In the third set of the 2004 Wimbledon final, Roger Federer found himself tied at one set all, but down 2-4 to an in-the-zone Andy Roddick. That's when rain forced the players off the court. Roddick huddled with his coach, Brad Gilbert. Who did Federer seek out? A proprietary trader at Credit Suisse named Reto Staubli, a good friend who, as the world No. 1 put it after the match, "also used to play tennis a bit."
Staubli's advice: Start charging the net.
It was a turning point; Federer won in four sets. That's right, a banker helped save Federer that day. In fact, Staubli's been supporting Federer as a friend and informal advisor for the last four years.
Staubli, 37, met 14-year-old Federer in 1995. Back then, Staubli, who played at a club in Basel, was one of the best players in Switzerland, he says. "Roger wanted to watch the elders play," Staubli says. "It was interesting for him to see good-level tennis."
Who was better? "We never had an official match, but in practice I was much better than him," says Staubli, who had no plans to travel to Australia this year, where Federer lost in the semifinals. "But two years later, he was already better."

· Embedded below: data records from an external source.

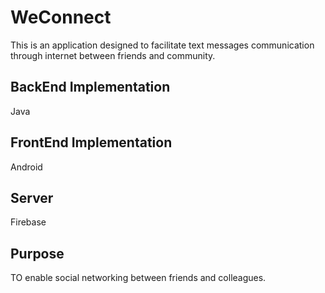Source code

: # WeConnect
This is an application designed to facilitate text messages communication through internet between friends and community. 

## BackEnd Implementation
Java

## FrontEnd Implementation
Android

## Server
Firebase

## Purpose
TO enable social networking between friends and colleagues.
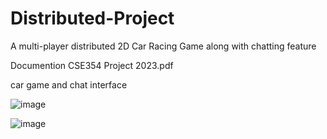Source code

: # Distributed-Project
A multi-player distributed 2D Car Racing Game along with chatting feature

Documention 
CSE354 Project 2023.pdf

car game and chat interface

![image](https://github.com/yaramostafa/Distributed-Project/assets/89746218/22fa2bbd-5006-46bb-9258-ac34873b5f94)

![image](https://github.com/yaramostafa/Distributed-Project/assets/89746218/1276539d-8424-4382-a735-e7e43d160c83)

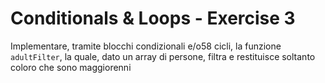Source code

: # Conditionals & Loops - Exercise 3

Implementare, tramite blocchi condizionali e/o58 cicli, la funzione `adultFilter`, la quale, dato un array di persone, filtra e restituisce soltanto coloro che sono maggiorenni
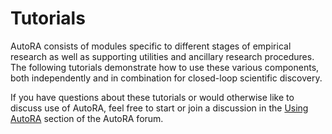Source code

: # Tutorials

AutoRA consists of modules specific to different stages of empirical research as well as supporting utilities and ancillary research procedures. The following tutorials demonstrate how to use these various components, both independently and in combination for closed-loop scientific discovery. 

If you have questions about these tutorials or would otherwise like to discuss use of AutoRA, feel free to start or join a discussion in the [Using AutoRA](https://github.com/orgs/AutoResearch/discussions/categories/using-autora) section of the AutoRA forum.
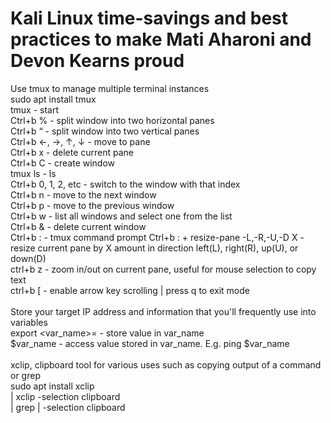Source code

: # Kali Linux time-savings and best practices to make Mati Aharoni and Devon Kearns proud  
Use tmux to manage multiple terminal instances <br>
sudo apt install tmux <br>
tmux		- start <br>
Ctrl+b %	- split window into two horizontal panes <br>
Ctrl+b “	- split window into two vertical panes <br>
Ctrl+b ←, →, ↑, ↓	- move to pane <br>
Ctrl+b x	- delete current pane <br>
Ctrl+b C	- create window <br>
tmux ls		- ls <br>
Ctrl+b 0, 1, 2, etc	- switch to the window with that index <br>
Ctrl+b n 	- move to the next window <br>
Ctrl+b p	- move to the previous window <br>
Ctrl+b w 	- list all windows and select one from the list <br>
Ctrl+b &	- delete current window <br>
Ctrl+b :  - tmux command prompt
Ctrl+b : + resize-pane -L,-R,-U,-D X  - resize current pane by X amount in direction left(L), right(R), up(U), or down(D) <br>
ctrl+b z  - zoom in/out on current pane, useful for mouse selection to copy text <br>
ctrl+b [  - enable arrow key scrolling | press q to exit mode <br>
<br>
Store your target IP address and information that you'll frequently use into variables <br>
export <var_name>=<store>  - store value in var_name <br>
$var_name  - access value stored in var_name. E.g. ping $var_name <br>
<br>
xclip, clipboard tool for various uses such as copying output of a command or grep <br>
sudo apt install xclip <br>
<command> | xclip -selection clipboard <br>
<command> | grep <word> | -selection clipboard <br>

Fast-forward to the end of 2003: Federer was about to part ways with his coach, Peter Lundgren, but was concerned about traveling to the 2004 Australian Open without an adviser. He gave Staubli a call. "We were close, even back then, and Roger was just 22, not as mature as he is now," Staubli says. "He knew I was a good player, [and that I] knew the game."
Staubli ended up traveling to 10 events that year and watching Federer win three Slams. While he wasn't paid for his efforts, Staubli says, "It was an unbelievable collaboration the most amazing experience."
Federer hired Tony Roche as a part-time advisor in 2005 but has again been coachless since the two split last May.
Staubli has curtailed his travel, but he gets time off to attend big events, such as Miami and the U.S. Open. At tournaments, Staubli and Federer discuss his opponents.
"It helps for him to talk things through," says Staubli, who also attends many of Federer's weekend matches in Europe.
"Reto is a great friend," Federer says, "and has been extremely helpful to me during the most difficult times in my career."
While not much rattles Federer, Staubli says that his buddy was clearly nervous before last year's Wimbledon final. He also says that Federer could have a second career as a coach.
"He knows all about the players, why certain grips and techniques might be wrong, all the strategies," Staubli says. "He could be an unbelievable coach."
Federer, a better coach than player? That's a scary thought.